Residents, business owners and local officials who have watched a meltdown in the recreational-vehicle and associated industries push Elkhart County’s unemployment rate from below 5 percent to 18 percent in a year wonder how high the foreclosure rate will climb.

“Often the job component is the first one to fall, and then it eventually equates to losing your home,” said Brian Gildea, Elkhart’s economic development director.

That’s just what happened to the Aguirres and the Gonyons. With one breadwinner an immigrant wage-earner and the other a self-employed local native, their paths to ownership were as different as the houses they wound up losing. But their stories illustrate that economic devastation in the region — and the nation — isn’t playing any favorites when it comes to foreclosure. In a growing number of cases, it’s all about the lack of jobs.

Alfredo Aguirre, 30, and Gabriela, 29, followed her father, stepmom and brother to the Elkhart area from Mexico in 2000. Jobs were plentiful in the region’s booming manufacturing sector and employers welcomed Alfredo with open arms despite his undocumented status. He was earning more than $40,000 a year — enough to easily afford the $880 payment on the family’s home —until he was laid off in July by a company that made utility trailers. In fact, overtime and bonuses had allowed him to pay down the principal on the loan, building about $30,000 equity. Gabriela stayed home with the couple’s children, Alfredo Jr., 10, Britany, 7, and Eduardo, 5.

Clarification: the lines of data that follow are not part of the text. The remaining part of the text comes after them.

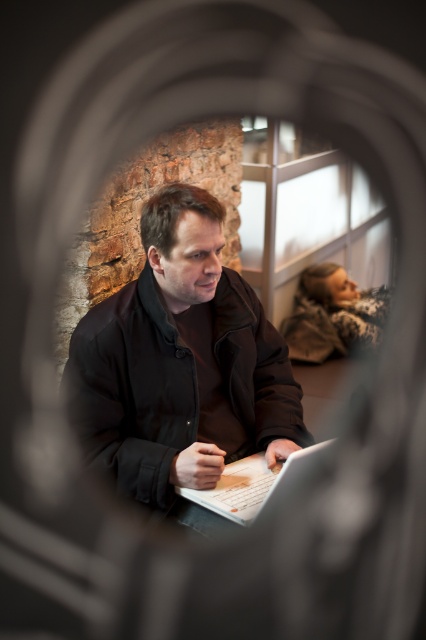
Question: Which point is closer to the camera?

Choices:
 (A) matte black laptop at center
 (B) white matte laptop at center

Answer: (B)

Question: Is matte black laptop at center smaller than white matte laptop at center?

Choices:
 (A) yes
 (B) no

Answer: (B)

Question: Is matte black laptop at center to the left of white matte laptop at center from the viewer's perspective?

Choices:
 (A) no
 (B) yes

Answer: (B)

Question: Can you confirm if matte black laptop at center is positioned to the left of white matte laptop at center?

Choices:
 (A) no
 (B) yes

Answer: (B)

Question: Which object appears farthest from the camera in this image?

Choices:
 (A) matte black laptop at center
 (B) white matte laptop at center

Answer: (A)

Question: Which point is closer to the camera?

Choices:
 (A) (256, 509)
 (B) (241, 332)

Answer: (A)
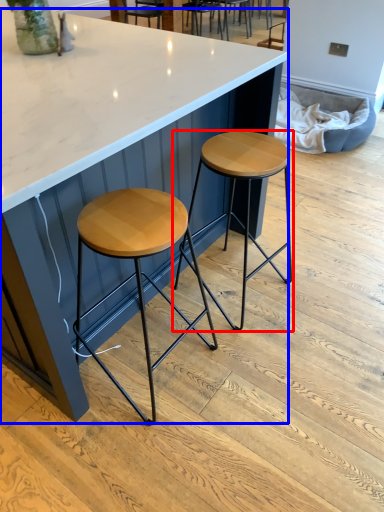
Question: Which object appears closest to the camera in this image, stool (highlighted by a red box) or table (highlighted by a blue box)?

Choices:
 (A) stool
 (B) table

Answer: (B)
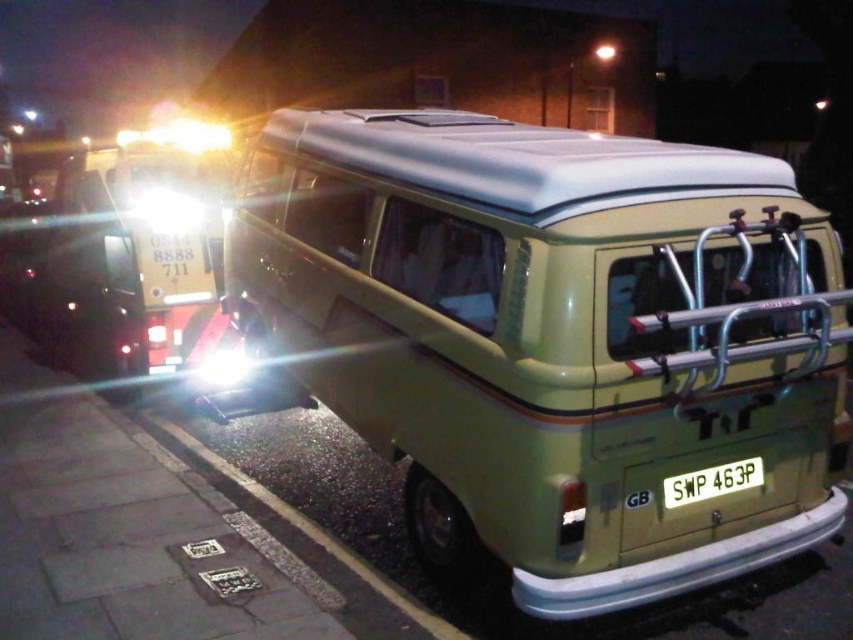
Does matte green van at center have a greater height compared to white plastic license plate at center?

Indeed, matte green van at center has a greater height compared to white plastic license plate at center.

Can you confirm if matte green van at center is bigger than white plastic license plate at center?

Correct, matte green van at center is larger in size than white plastic license plate at center.

Is point (763, 349) positioned behind point (663, 486)?

No, it is in front of (663, 486).

You are a GUI agent. You are given a task and a screenshot of the screen. Output one action in this format:
    pyautogui.click(x=<x>, y=<y>)
    Task: Click on the matte green van at center
    
    Given the screenshot: What is the action you would take?
    pyautogui.click(x=556, y=339)

Image resolution: width=853 pixels, height=640 pixels. What do you see at coordinates (556, 339) in the screenshot? I see `matte green van at center` at bounding box center [556, 339].

Is matte green van at center shorter than matte white headlight at upper left?

Incorrect, matte green van at center's height does not fall short of matte white headlight at upper left's.

Is point (703, 284) behind point (137, 195)?

No, it is not.

I want to click on matte green van at center, so click(x=556, y=339).

Does white plastic license plate at center appear under matte white headlight at upper left?

Yes.

How distant is white plastic license plate at center from matte white headlight at upper left?

white plastic license plate at center and matte white headlight at upper left are 6.07 meters apart from each other.

Who is more distant from viewer, (697, 486) or (196, 209)?

The point (196, 209) is more distant.

What are the coordinates of `white plastic license plate at center` in the screenshot? It's located at (712, 481).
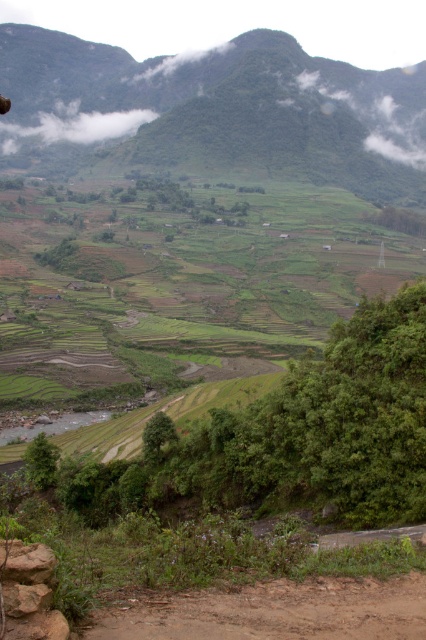
Question: Which point is closer to the camera?

Choices:
 (A) green grassy mountain at upper center
 (B) brown dirt track at lower center

Answer: (B)

Question: Does green grassy mountain at upper center lie behind brown dirt track at lower center?

Choices:
 (A) no
 (B) yes

Answer: (B)

Question: Is green grassy mountain at upper center smaller than brown dirt track at lower center?

Choices:
 (A) yes
 (B) no

Answer: (B)

Question: Which point is closer to the camera?

Choices:
 (A) brown dirt track at lower center
 (B) green grassy mountain at upper center

Answer: (A)

Question: Does green grassy mountain at upper center have a lesser width compared to brown dirt track at lower center?

Choices:
 (A) yes
 (B) no

Answer: (B)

Because of his immigration status, Aguirre could not collect unemployment. He could find nothing that paid anywhere close to his previous wages and settled for a half-time job washing dishes at an Elkhart restaurant for $8 an hour. Within six months, though, the family had run through its savings and was unable to make the mortgage payment.

Gabriela Aguirre tried without success to work out a deal with the lender. Again because of their immigration status, the family was not eligible for help from federally sponsored counseling agencies.